To PwC Consulting, however, Monday inspires images of "fresh thinking, doughnuts, hot coffee".

Monday, it reckons, galvanises people to "wake up early" and "expect chemistry".

In one of the slogans designed to gee up staff and clients about the name change, the company says: "Sharpen your pencil, iron your crispy white shirts, set the alarm clock, relish the challenge, listen, be fulfilled, make an impact, take a risk."

Mr Greg Brenneman, chief executive of PwC Consulting, said Monday benefits from being "a real word, concise, recognisable, global".

Companies have increasingly come under fire for making up meaningless words such as Accenture for their titles.

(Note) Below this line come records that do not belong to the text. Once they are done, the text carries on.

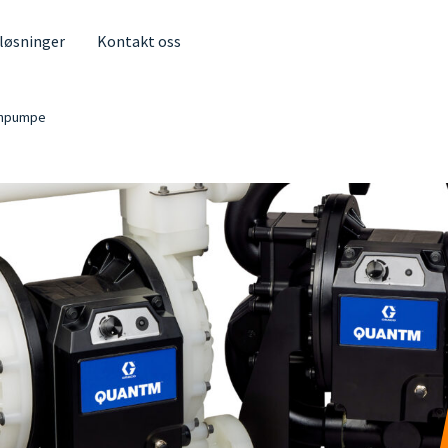
 løsninger
Kontakt oss
anpumpe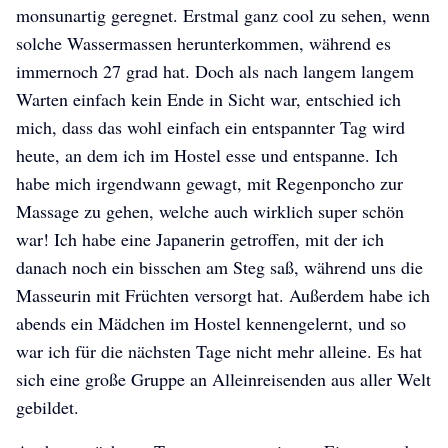
monsunartig geregnet. Erstmal ganz cool zu sehen, wenn
solche Wassermassen herunterkommen, während es
immernoch 27 grad hat. Doch als nach langem langem
Warten einfach kein Ende in Sicht war, entschied ich
mich, dass das wohl einfach ein entspannter Tag wird
heute, an dem ich im Hostel esse und entspanne. Ich
habe mich irgendwann gewagt, mit Regenponcho zur
Massage zu gehen, welche auch wirklich super schön
war! Ich habe eine Japanerin getroffen, mit der ich
danach noch ein bisschen am Steg saß, während uns die
Masseurin mit Früchten versorgt hat. Außerdem habe ich
abends ein Mädchen im Hostel kennengelernt, und so
war ich für die nächsten Tage nicht mehr alleine. Es hat
sich eine große Gruppe an Alleinreisenden aus aller Welt
gebildet.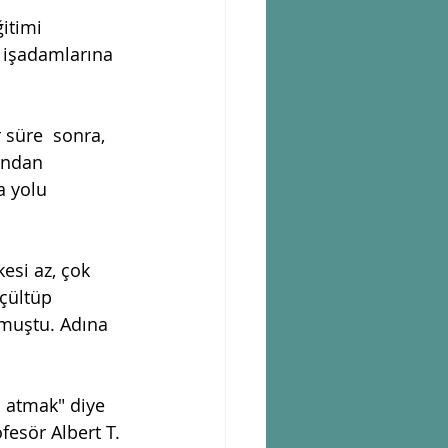
itimi 
  işadamlarına 
 süre  sonra, 
undan 
a yolu 
si az, çok  
çültüp 
lmuştu. Adına 
 atmak" diye  
esör Albert T. 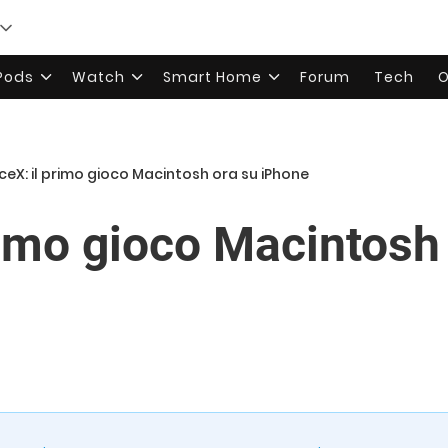
rPods
Watch
Smart Home
Forum
Tech
O
iceX: il primo gioco Macintosh ora su iPhone
rimo gioco Macintosh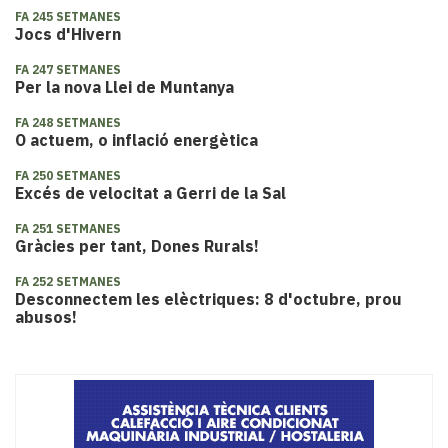
FA 245 SETMANES
Jocs d'Hivern
FA 247 SETMANES
Per la nova Llei de Muntanya
FA 248 SETMANES
O actuem, o inflació energètica
FA 250 SETMANES
Excés de velocitat a Gerri de la Sal
FA 251 SETMANES
Gràcies per tant, Dones Rurals!
FA 252 SETMANES
Desconnectem les elèctriques: 8 d'octubre, prou
abusos!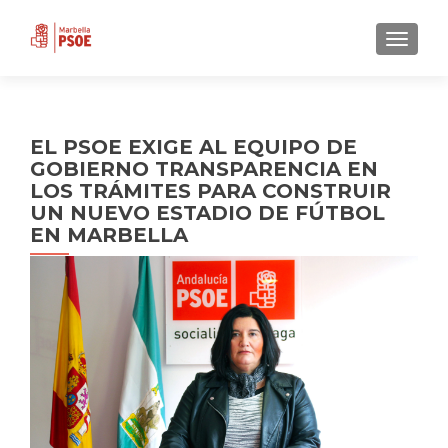
CAMBI
EL PSOE EXIGE AL EQUIPO DE
GOBIERNO TRANSPARENCIA EN
LOS TRÁMITES PARA CONSTRUIR
UN NUEVO ESTADIO DE FÚTBOL
EN MARBELLA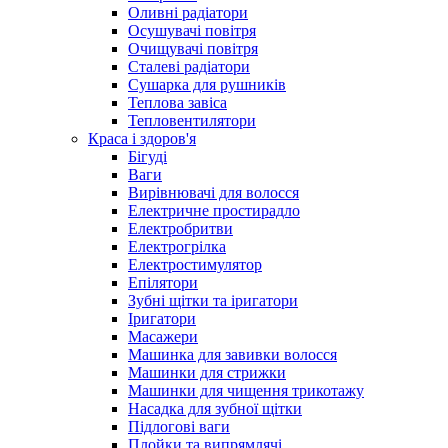
Оливні радіатори
Осушувачі повітря
Очищувачі повітря
Сталеві радіатори
Сушарка для рушників
Теплова завіса
Тепловентилятори
Краса і здоров'я
Бігуді
Ваги
Вирівнювачі для волосся
Електричне простирадло
Електробритви
Електрогрілка
Електростимулятор
Епілятори
Зубні щітки та іригатори
Іригатори
Масажери
Машинка для завивки волосся
Машинки для стрижки
Машинки для чищення трикотажу
Насадка для зубної щітки
Підлогові ваги
Плойки та випрямлячі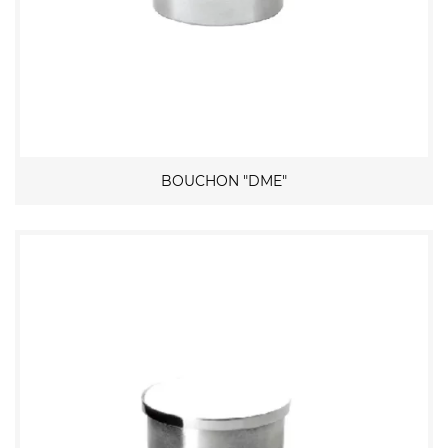
BOUCHON "DME"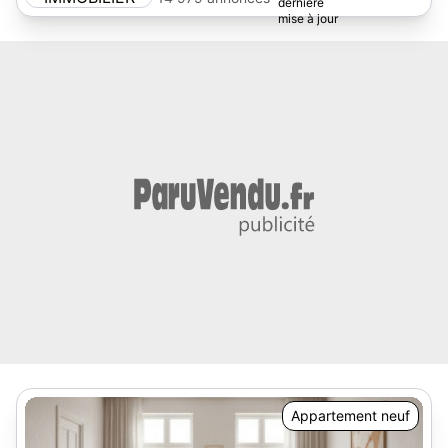
Appartement neuf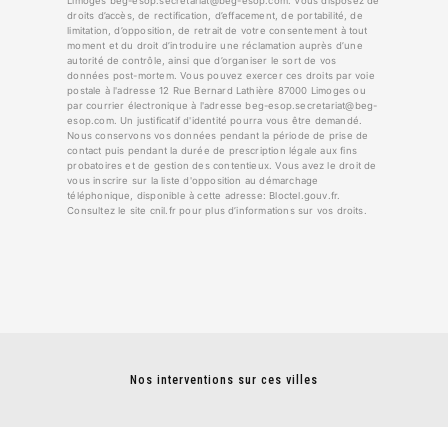
Limoges beg-esop.secretariat@beg-esop.com. Vous disposez de
droits d’accès, de rectification, d’effacement, de portabilité, de
limitation, d’opposition, de retrait de votre consentement à tout
moment et du droit d’introduire une réclamation auprès d’une
autorité de contrôle, ainsi que d’organiser le sort de vos
données post-mortem. Vous pouvez exercer ces droits par voie
postale à l'adresse 12 Rue Bernard Lathière 87000 Limoges ou
par courrier électronique à l'adresse beg-esop.secretariat@beg-
esop.com. Un justificatif d'identité pourra vous être demandé.
Nous conservons vos données pendant la période de prise de
contact puis pendant la durée de prescription légale aux fins
probatoires et de gestion des contentieux. Vous avez le droit de
vous inscrire sur la liste d'opposition au démarchage
téléphonique, disponible à cette adresse:
Bloctel.gouv.fr
.
Consultez le site cnil.fr pour plus d’informations sur vos droits.
Nos interventions sur ces villes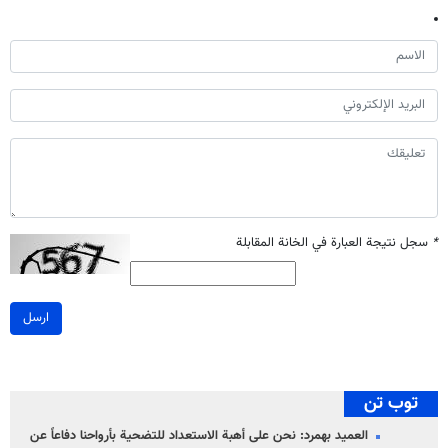
*
سجل نتيجة العبارة في الخانة المقابلة
ارسل
توب تن
العميد بهمرد: نحن على أهبة الاستعداد للتضحية بأرواحنا دفاعاً عن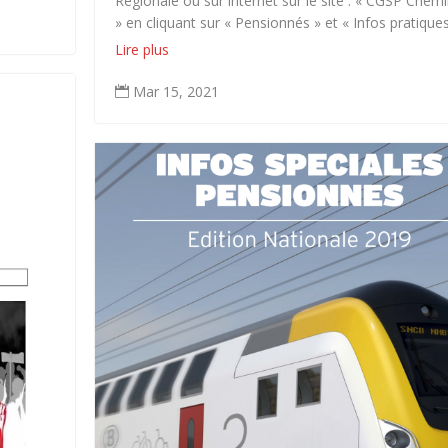
Régionale ou sur internet sur le site : « CGSP Chem
» en cliquant sur « Pensionnés » et « Infos pratiques
Lire plus
Mar 15, 2021


Consignia, the renamed UK Post Office, is likely this week to revert to its historic name, Royal Mail.

On the plus side, the new name for PwC Consulting represents another departure from previous branding crazes, in that there are no rogue capital letters.

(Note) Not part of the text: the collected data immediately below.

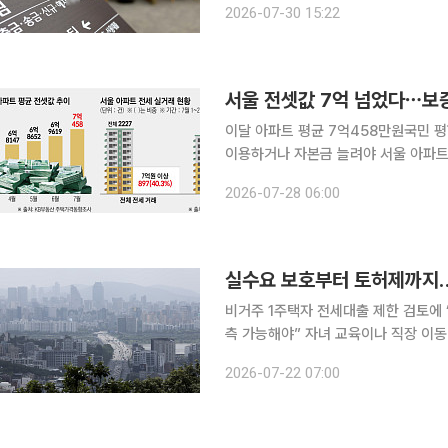
2026-07-30 15:22
전세대출 취급 금리가 오름세를 보인 
서울 전셋값 7억 넘었다⋯보증
이달 아파트 평균 7억458만원국민 평
이용하거나 자본금 늘려야 서울 아파트 평균 전셋값이 통계 작성 이후 처음으로 7억원을 넘어서면
서 공적 전세금융의 사각지대가 확대되
2026-07-28 06:00
의 주요 전세보증 상품이 수도권 임차
비거주 1주택자 전세대출 제한 검토에 
측 가능해야” 자녀 교육이나 직장 이동 등으로 전세 거주가 필요한 1주택자와 생애최초 주택 구입
자, 신혼부부 등 실수요자들이 대출 
2026-07-22 07:00
수요 억제와 실수요자 보호의 균형을 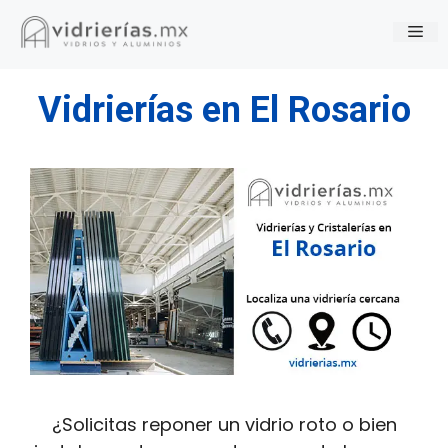
Saltar
Me
al
contenido
Vidrierías en El Rosario
¿Solicitas reponer un vidrio roto o bien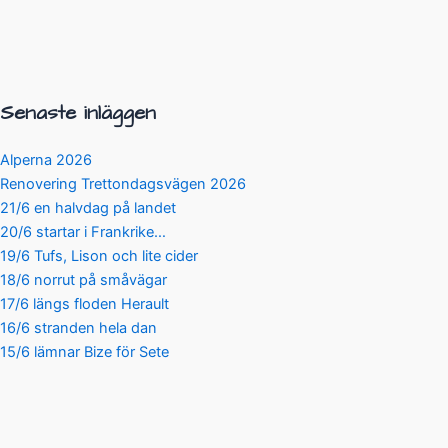
Senaste inläggen
Alperna 2026
Renovering Trettondagsvägen 2026
21/6 en halvdag på landet
20/6 startar i Frankrike…
19/6 Tufs, Lison och lite cider
18/6 norrut på småvägar
17/6 längs floden Herault
16/6 stranden hela dan
15/6 lämnar Bize för Sete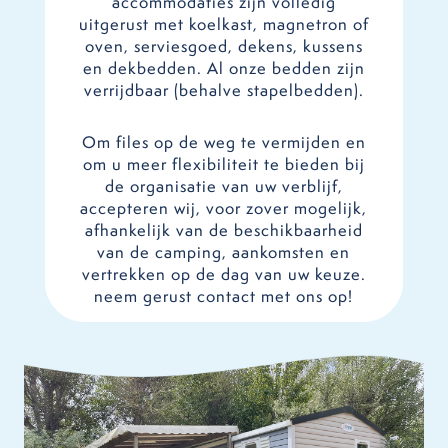
accommodaties zijn volledig
uitgerust met koelkast, magnetron of
oven, serviesgoed, dekens, kussens
en dekbedden. Al onze bedden zijn
verrijdbaar (behalve stapelbedden).
Om files op de weg te vermijden en
om u meer flexibiliteit te bieden bij
de organisatie van uw verblijf,
accepteren wij, voor zover mogelijk,
afhankelijk van de beschikbaarheid
van de camping, aankomsten en
vertrekken op de dag van uw keuze.
neem gerust contact met ons op!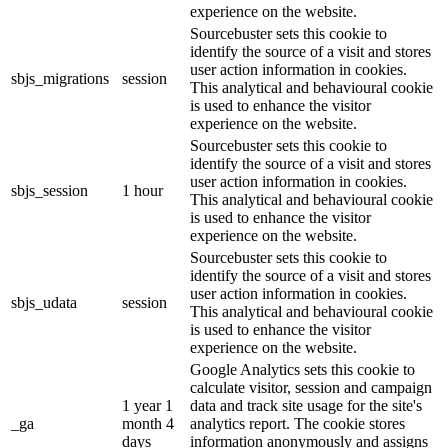
experience on the website.
Sourcebuster sets this cookie to
identify the source of a visit and stores
user action information in cookies.
sbjs_migrations
session
This analytical and behavioural cookie
is used to enhance the visitor
experience on the website.
Sourcebuster sets this cookie to
identify the source of a visit and stores
user action information in cookies.
sbjs_session
1 hour
This analytical and behavioural cookie
is used to enhance the visitor
experience on the website.
Sourcebuster sets this cookie to
identify the source of a visit and stores
user action information in cookies.
sbjs_udata
session
This analytical and behavioural cookie
is used to enhance the visitor
experience on the website.
Google Analytics sets this cookie to
calculate visitor, session and campaign
1 year 1
data and track site usage for the site's
_ga
month 4
analytics report. The cookie stores
days
information anonymously and assigns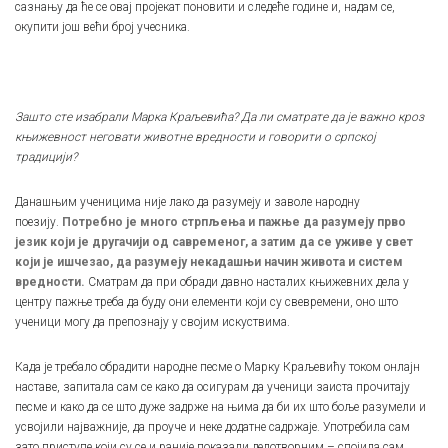
сазнању да ће се овај пројекат поновити и следеће године и, надам се,
окупити још већи број учесника.
Зашто сте изабрали Марка Краљевића? Да ли сматрате да је важно кроз
књижевност неговати животне вредности и говорити о српској
традицији?
Данашњим ученицима није лако да разумеју и заволе народну
поезију.
Потребно је много стрпљења и пажње да разумеју прво
језик који је другачији од савременог, а затим да се уживе у свет
који је ишчезао, да разумеју некадашњи начин живота и систем
вредности.
Сматрам да при обради давно насталих књижевних дела у
центру пажње треба да буду они елементи који су свевремени, оно што
ученици могу да препознају у својим искуствима.
Када је требало обрадити народне песме о Марку Краљевићу током онлајн
наставе, запитала сам се како да осигурам да ученици заиста прочитају
песме и како да се што дуже задрже на њима да би их што боље разумели и
усвојили најважније, да проуче и неке додатне садржаје. Употребила сам
зато приступе који су се и раније показали делотворним – спојила сам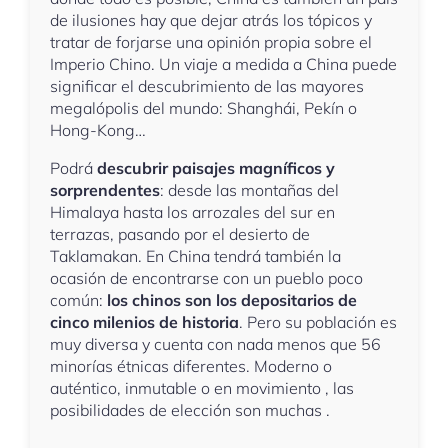
de ilusiones hay que dejar atrás los tópicos y
tratar de forjarse una opinión propia sobre el
Imperio Chino. Un viaje a medida a China puede
significar el descubrimiento de las mayores
megalópolis del mundo: Shanghái, Pekín o
Hong-Kong…
Podrá
descubrir paisajes magníficos y
sorprendentes
: desde las montañas del
Himalaya hasta los arrozales del sur en
terrazas, pasando por el desierto de
Taklamakan. En China tendrá también la
ocasión de encontrarse con un pueblo poco
común:
los chinos son los depositarios de
cinco milenios de historia
. Pero su población es
muy diversa y cuenta con nada menos que 56
minorías étnicas diferentes. Moderno o
auténtico, inmutable o en movimiento , las
posibilidades de elección son muchas .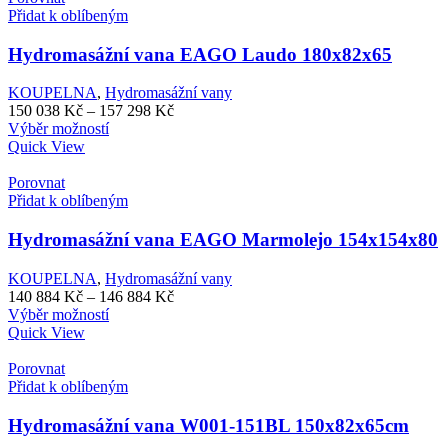
Přidat k oblíbeným
Hydromasážní vana EAGO Laudo 180x82x65
KOUPELNA
,
Hydromasážní vany
Rozpětí
150 038
Kč
–
157 298
Kč
Tento
cen:
Výběr možností
produkt
150
Quick View
má
038 Kč
více
až
Porovnat
variant.
157
Přidat k oblíbeným
Možnosti
298 Kč
lze
Hydromasážní vana EAGO Marmolejo 154x154x80
vybrat
na
KOUPELNA
,
Hydromasážní vany
stránce
Rozpětí
140 884
Kč
–
146 884
Kč
produktu
Tento
cen:
Výběr možností
produkt
140
Quick View
má
884 Kč
více
až
Porovnat
variant.
146
Přidat k oblíbeným
Možnosti
884 Kč
lze
Hydromasážní vana W001-151BL 150x82x65cm
vybrat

The $110 million renaming budget covers the cost of tasks such as advertising the new name in newspapers and changing corporate letterheads. Mr Wolff Olins, the brand consultant, helped devise the new image.

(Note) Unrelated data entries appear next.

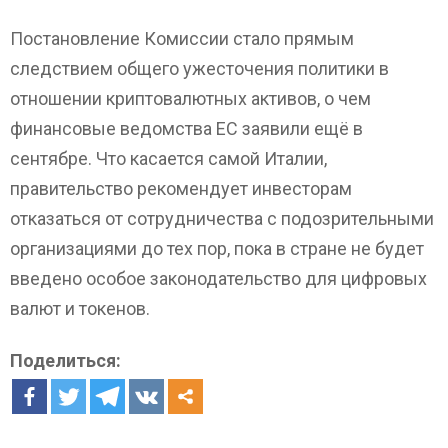
Постановление Комиссии стало прямым
следствием общего ужесточения политики в
отношении криптовалютных активов, о чем
финансовые ведомства ЕС заявили ещё в
сентябре. Что касается самой Италии,
правительство рекомендует инвесторам
отказаться от сотрудничества с подозрительными
организациями до тех пор, пока в стране не будет
введено особое законодательство для цифровых
валют и токенов.
Поделиться: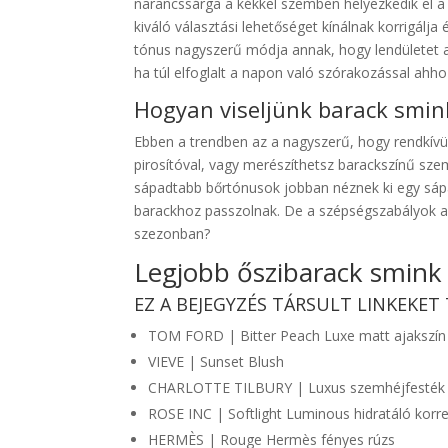
narancssárga a kékkel szemben helyezkedik el a 
kiváló választási lehetőséget kínálnak korrigálj
tónus nagyszerű módja annak, hogy lendületet ad
ha túl elfoglalt a napon való szórakozással ahho
Hogyan viseljünk barack smin
Ebben a trendben az a nagyszerű, hogy rendkívül
pirosítóval, vagy merészíthetsz barackszínű sz
sápadtabb bőrtónusok jobban néznek ki egy sápa
barackhoz passzolnak. De a szépségszabályok az
szezonban?
Legjobb őszibarack smink
EZ A BEJEGYZÉS TÁRSULT LINKEKE
TOM FORD | Bitter Peach Luxe matt ajakszín
VIEVE | Sunset Blush
CHARLOTTE TILBURY | Luxus szemhéjfesték p
ROSE INC | Softlight Luminous hidratáló korr
HERMÈS | Rouge Hermès fényes rúzs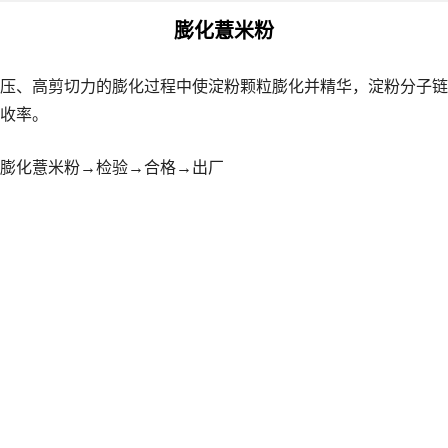
膨化薏米粉
压、高剪切力的膨化过程中使淀粉颗粒膨化并精华，淀粉分子链
收率。
膨化薏米粉→检验→合格→出厂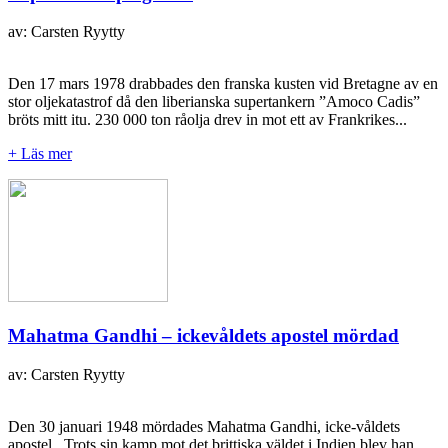
av: Carsten Ryytty
Den 17 mars 1978 drabbades den franska kusten vid Bretagne av en
stor oljekatastrof då den liberianska supertankern ”Amoco Cadis”
bröts mitt itu. 230 000 ton råolja drev in mot ett av Frankrikes...
+ Läs mer
Mahatma Gandhi – ickevåldets apostel mördad
av: Carsten Ryytty
Den 30 januari 1948 mördades Mahatma Gandhi, icke-våldets
apostel. Trots sin kamp mot det brittiska väldet i Indien blev han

A person close to the naming process appeared unperturbed by the negative connotations of the word Monday, hinting at a "paradigm shift" in the way the beginning of the week is perceived.

But the debate will be irrelevant in those countries whose working week does not begin on Monday.

In those territories, PwC Consulting's new identity will never be synonymous with crispy white shirts, fresh thinking and hot coffee.